Trade-Up Tip #6: Scan for Who | What | Where
I’ll say it again – success in isn’t just about know-how; it’s about know-WHO. You absolutely must know who the players are that can buy your projects or otherwise assist their sale. All the trades announce executive hiring, firings and job-swappings. Many also feature producers who have just sold new projects. You must know these names to learn whom you already know and whom you need to meet with – not just in the room, but also at panels, seminars and conferences you see advertised.

For example: got contacts at “The Amazing Race”? Guess what? Now you might have contacts at Oprah’s new wish fulfillment show – the trades just announced “‘Race’ duo to oversee Harpo reality series.” But before you send an e-mail blast to everyone you know who works anywhere, please read my article: “Breaking Into Hollywood – Do you know anyone who’s hiring?” Please don’t ever let the first thing you say to someone – a stranger OR a friend – be “What can you do for me?” Make sure your energy in this industry is balanced between advancing your own dreams and sincerely investing in your core circle’s dreams at the same time. Those contacts are the ones who’ll call YOU to yell, “Hey, I just got the new Oprah show – send me your rez!”

ACTION PLAN: Database the names of studio execs, network execs, production execs, financiers and show runners and keep it updated through your daily trade reads. Start with the network and prod co dbs we give you at our online group, and keep it up-to-date. Those names are the key to your selling a project.
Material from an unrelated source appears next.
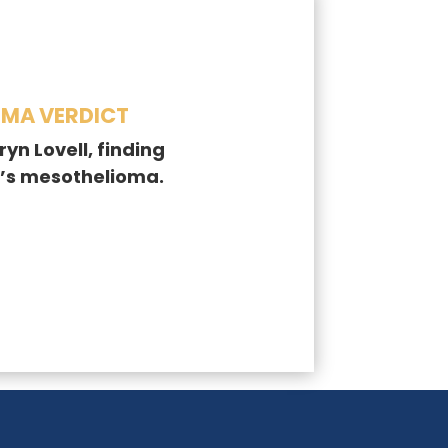
OMA VERDICT
yn Lovell, finding
’s mesothelioma.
BONUS ROUND: Today, right now, send an e-mail to the five people who have helped you most in your career. Offer something specific to help them back – even if its updating one of THEIR databases. Get balance back in your professional relationships – and watch the immediate shift in your professional progress.

BONUS, BONUS ROUND – Stop typing your latest email blast asking people you otherwise never check in on to find you work. Now re-read “Bonus Round” and give that approach a try instead. Please trust me on this. And remember, send thank you truffles or coffee cards to everyone who ever gets you in front of anyone else for a meeting – whether you close a deal or not.